Recently, 3 Pyramid Tripeaks (a game developed by Bram Schoonhoven and published by Happy Planet Games) used the FGL Mobile Platform to reach #10 on the Google Play app store for Top Free Games.  It also reached a rank of #1 in Cards and #28 in all Top Free Apps!

3 Pyramid Tripeaks was pushed through FGL’s Mobile Platform back in October of 2013 as a premium game on sale for $.99.  FGL worked with the developer and publisher to make the game free and monetize it with FGL’s ADsorb ad system which assured the game had the highest cpms possible.

FGL continued to promote the game and when it was apparent that the game had good organic growth FGL organized more specific promotions around the game, which helped raise it to #10 in the Top Free Games category on Google Play.

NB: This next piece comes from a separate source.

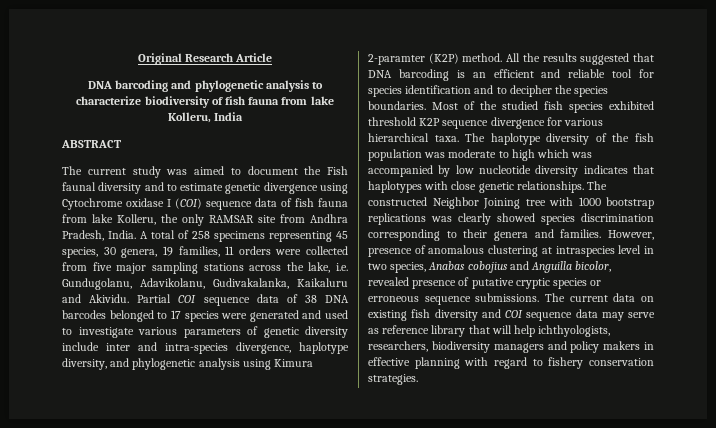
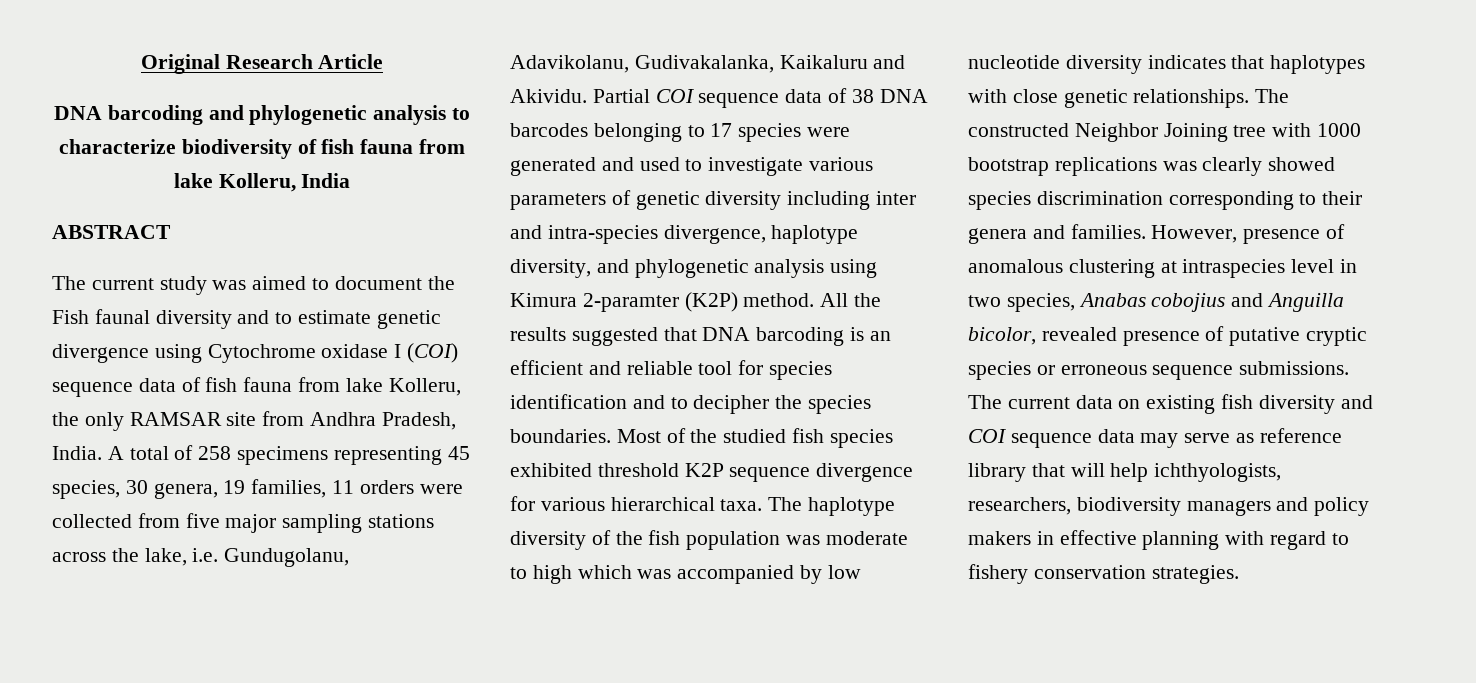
[109,310,154,322] belonged -> [593,123,682,142] belonging
[62,342,99,351] include -> [787,191,871,210] including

Said Kelly from Happy Planet Games, who published the game, “Working with the FGL Mobile Platform has been a great experience. I get to focus on finding developers and games while FGL takes care of all the behind the scene details that would otherwise take up most of my valuable time”

Bram Schoonhoven, the game’s developer, also had a great experience working with FGL and their Mobile Platform, saying: “I am very happy to work with FGL, they know what they are doing and always respond fast. I am looking forward to more mobile successes.”

FGL has enjoyed working with Kelly and Bram and we congratulate them on their achievements, and look forward to working with them on future games!